**Exercise passage**

My problem with journalism

I’m a big advocate of anthropologists finding ways to connect with a larger audience, beyond those who read academic journals. (Sometimes I’m not even sure anthropologists read what other anthropologists write.) But then I see something like Guy Deutscher’s NY Times Magazine article “Does Your Language Shape How You Think?” and I find myself wondering if the standards of journalism are just too different from those of academics? There is nothing wrong with Deutscher’s article, which seems to be an excerpt from a longer book he is writing, it is just that it was all too familiar. That’s because I’d read it all before in Lera Boroditsky’s article “How does Language Shape the Way We Think?” as well as her more recent WSJ piece, “Lost in Translation.”

I’m not saying Guy Deutscher plagiarized Lera Boroditsky’s work. What I’m saying is that if this was an academic publication he would have been expected to cite her, but because it is journalism there is no such expectation, and that bugs the hell out of me. Even blog posts are expected to link to sources. Perhaps he does cite her in his book, but again, my point is about the standards of the NY Times. Now it is possible that these are simply common stories told by people in the field, but I find it strange that Boroditsky’s isn’t even mentioned in this article. After all, Newsweek’s article on the topic focused on her research.

Perhaps I’m wrong about this, and even journalists would feel something is amiss here, but I suspect not. It seems quite normal when one newspaper writes a story for other newspapers to go out and find their own reporters to give them the same story, sometimes even interviewing the same sources. In fact, I’ve even been a victim of this. An Indian TV news station went out and remade a short documentary film of ours, but since it was all new footage and interviews, there wasn’t much we could do about it. Nor am I certain that I would expect anything else from journalists if I weren’t an academic. Still, it drives me crazy whenever I see this kind of thing, and so I thought I’d vent. Am I way off base here? Or does this kind of thing bother you as well?

**Work task 1**
Retype the part of the post on journalism standards starting with "I’m not saying" and going on through "on her research.", keeping every word and mark unchanged.

**Exercise material**

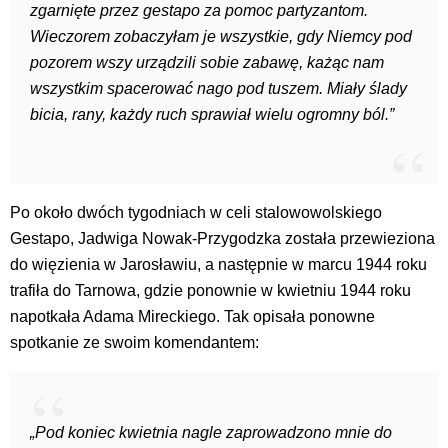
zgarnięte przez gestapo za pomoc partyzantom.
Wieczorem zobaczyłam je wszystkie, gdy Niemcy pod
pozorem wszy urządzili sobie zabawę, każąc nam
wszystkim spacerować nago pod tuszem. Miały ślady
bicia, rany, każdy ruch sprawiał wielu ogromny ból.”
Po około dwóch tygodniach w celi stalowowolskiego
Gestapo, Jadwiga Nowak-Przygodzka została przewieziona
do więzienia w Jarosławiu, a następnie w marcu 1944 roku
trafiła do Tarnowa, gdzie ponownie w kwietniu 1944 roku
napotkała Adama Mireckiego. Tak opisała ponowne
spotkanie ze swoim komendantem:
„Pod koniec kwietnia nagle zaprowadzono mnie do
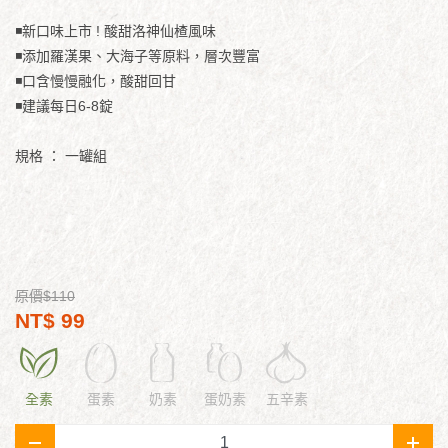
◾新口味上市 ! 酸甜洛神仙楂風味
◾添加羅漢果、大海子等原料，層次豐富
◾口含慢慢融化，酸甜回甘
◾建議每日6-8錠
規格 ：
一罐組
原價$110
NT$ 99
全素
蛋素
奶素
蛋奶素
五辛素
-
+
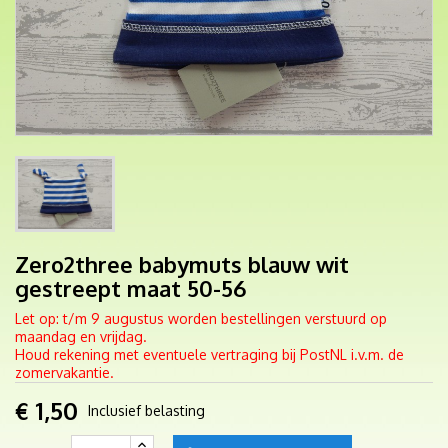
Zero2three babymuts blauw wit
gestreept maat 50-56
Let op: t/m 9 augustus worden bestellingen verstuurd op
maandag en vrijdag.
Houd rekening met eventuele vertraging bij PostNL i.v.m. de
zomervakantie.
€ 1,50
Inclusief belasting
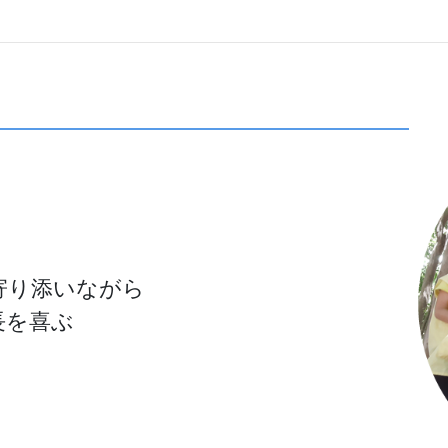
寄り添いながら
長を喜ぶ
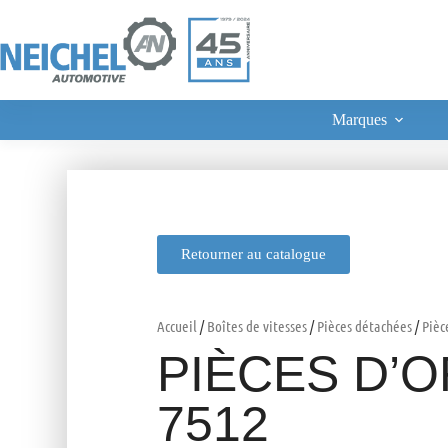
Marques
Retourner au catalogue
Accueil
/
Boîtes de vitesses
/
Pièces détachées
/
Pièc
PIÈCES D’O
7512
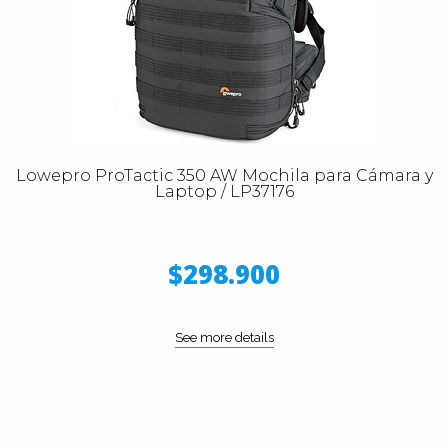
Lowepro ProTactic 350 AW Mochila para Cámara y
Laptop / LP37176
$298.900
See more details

==

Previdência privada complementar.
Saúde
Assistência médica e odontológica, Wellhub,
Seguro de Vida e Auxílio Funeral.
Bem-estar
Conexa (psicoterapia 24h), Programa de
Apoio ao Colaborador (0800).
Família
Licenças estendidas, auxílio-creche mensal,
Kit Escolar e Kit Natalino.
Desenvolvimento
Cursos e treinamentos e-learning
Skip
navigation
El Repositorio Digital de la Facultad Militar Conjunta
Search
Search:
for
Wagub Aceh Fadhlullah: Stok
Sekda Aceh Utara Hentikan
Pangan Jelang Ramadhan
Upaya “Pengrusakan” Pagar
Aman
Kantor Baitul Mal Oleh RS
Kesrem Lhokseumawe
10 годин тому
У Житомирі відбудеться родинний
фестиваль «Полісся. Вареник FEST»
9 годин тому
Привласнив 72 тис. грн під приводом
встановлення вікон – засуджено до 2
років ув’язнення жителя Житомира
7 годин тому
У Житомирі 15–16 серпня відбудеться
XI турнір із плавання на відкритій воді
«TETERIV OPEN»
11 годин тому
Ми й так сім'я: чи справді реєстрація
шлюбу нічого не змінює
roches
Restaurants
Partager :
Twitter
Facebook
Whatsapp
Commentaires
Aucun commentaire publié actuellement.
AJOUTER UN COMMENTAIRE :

--

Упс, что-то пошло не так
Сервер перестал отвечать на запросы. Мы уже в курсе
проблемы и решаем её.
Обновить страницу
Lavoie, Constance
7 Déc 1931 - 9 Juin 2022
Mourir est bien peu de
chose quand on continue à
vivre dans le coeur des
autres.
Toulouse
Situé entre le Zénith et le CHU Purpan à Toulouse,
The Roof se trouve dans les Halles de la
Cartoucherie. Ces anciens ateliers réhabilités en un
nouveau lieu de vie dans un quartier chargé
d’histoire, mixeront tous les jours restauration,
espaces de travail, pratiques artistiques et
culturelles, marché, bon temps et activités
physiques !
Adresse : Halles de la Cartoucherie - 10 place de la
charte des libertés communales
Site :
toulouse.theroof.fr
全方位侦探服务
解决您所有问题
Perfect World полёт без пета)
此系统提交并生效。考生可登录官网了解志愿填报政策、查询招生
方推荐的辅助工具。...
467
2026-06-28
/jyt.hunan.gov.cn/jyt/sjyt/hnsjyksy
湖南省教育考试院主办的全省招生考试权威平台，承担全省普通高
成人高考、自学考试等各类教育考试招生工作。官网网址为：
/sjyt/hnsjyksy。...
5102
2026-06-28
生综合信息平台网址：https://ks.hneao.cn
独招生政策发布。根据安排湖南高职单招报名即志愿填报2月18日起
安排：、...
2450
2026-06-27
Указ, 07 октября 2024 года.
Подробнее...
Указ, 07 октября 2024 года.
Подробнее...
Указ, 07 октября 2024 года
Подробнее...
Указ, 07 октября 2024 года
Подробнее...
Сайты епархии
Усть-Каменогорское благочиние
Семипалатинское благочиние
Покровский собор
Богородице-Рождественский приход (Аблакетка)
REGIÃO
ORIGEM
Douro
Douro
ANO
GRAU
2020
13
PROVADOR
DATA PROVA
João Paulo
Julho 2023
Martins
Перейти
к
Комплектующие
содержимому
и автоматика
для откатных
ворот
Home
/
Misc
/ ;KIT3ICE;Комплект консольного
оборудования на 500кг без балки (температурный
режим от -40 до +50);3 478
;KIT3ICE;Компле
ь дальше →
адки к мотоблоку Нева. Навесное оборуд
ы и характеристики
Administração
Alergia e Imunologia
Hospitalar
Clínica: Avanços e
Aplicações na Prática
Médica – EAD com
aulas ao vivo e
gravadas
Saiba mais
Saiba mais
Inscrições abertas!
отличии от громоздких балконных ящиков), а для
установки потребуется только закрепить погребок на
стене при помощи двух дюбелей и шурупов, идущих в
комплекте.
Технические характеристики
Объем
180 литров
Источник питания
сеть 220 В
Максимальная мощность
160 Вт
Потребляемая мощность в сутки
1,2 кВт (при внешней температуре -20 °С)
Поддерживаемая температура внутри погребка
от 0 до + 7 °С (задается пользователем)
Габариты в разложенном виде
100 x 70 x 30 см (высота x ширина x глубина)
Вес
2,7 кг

**Work task 2**
Echo the lines of the listing starting with the line with "zgarnięte przez gestapo za pomoc partyzantom." and going on through the line with "See more details", word for word, with the pictures left out.

**Answer box 1**
I’m not saying Guy Deutscher plagiarized Lera Boroditsky’s work. What I’m saying is that if this was an academic publication he would have been expected to cite her, but because it is journalism there is no such expectation, and that bugs the hell out of me. Even blog posts are expected to link to sources. Perhaps he does cite her in his book, but again, my point is about the standards of the NY Times. Now it is possible that these are simply common stories told by people in the field, but I find it strange that Boroditsky’s isn’t even mentioned in this article. After all, Newsweek’s article on the topic focused on her research.

**Answer box 2**
zgarnięte przez gestapo za pomoc partyzantom.
Wieczorem zobaczyłam je wszystkie, gdy Niemcy pod
pozorem wszy urządzili sobie zabawę, każąc nam
wszystkim spacerować nago pod tuszem. Miały ślady
bicia, rany, każdy ruch sprawiał wielu ogromny ból.”
Po około dwóch tygodniach w celi stalowowolskiego
Gestapo, Jadwiga Nowak-Przygodzka została przewieziona
do więzienia w Jarosławiu, a następnie w marcu 1944 roku
trafiła do Tarnowa, gdzie ponownie w kwietniu 1944 roku
napotkała Adama Mireckiego. Tak opisała ponowne
spotkanie ze swoim komendantem:
„Pod koniec kwietnia nagle zaprowadzono mnie do
◾新口味上市 ! 酸甜洛神仙楂風味
◾添加羅漢果、大海子等原料，層次豐富
◾口含慢慢融化，酸甜回甘
◾建議每日6-8錠
規格 ：
一罐組
原價$110
NT$ 99
全素
蛋素
奶素
蛋奶素
五辛素
-
+
Zero2three babymuts blauw wit
gestreept maat 50-56
Let op: t/m 9 augustus worden bestellingen verstuurd op
maandag en vrijdag.
Houd rekening met eventuele vertraging bij PostNL i.v.m. de
zomervakantie.
€ 1,50
Inclusief belasting
寄り添いながら
長を喜ぶ
Marques
Retourner au catalogue
Accueil
/
Boîtes de vitesses
/
Pièces détachées
/
Pièc
PIÈCES D’O
7512
Lowepro ProTactic 350 AW Mochila para Cámara y
Laptop / LP37176
$298.900
See more details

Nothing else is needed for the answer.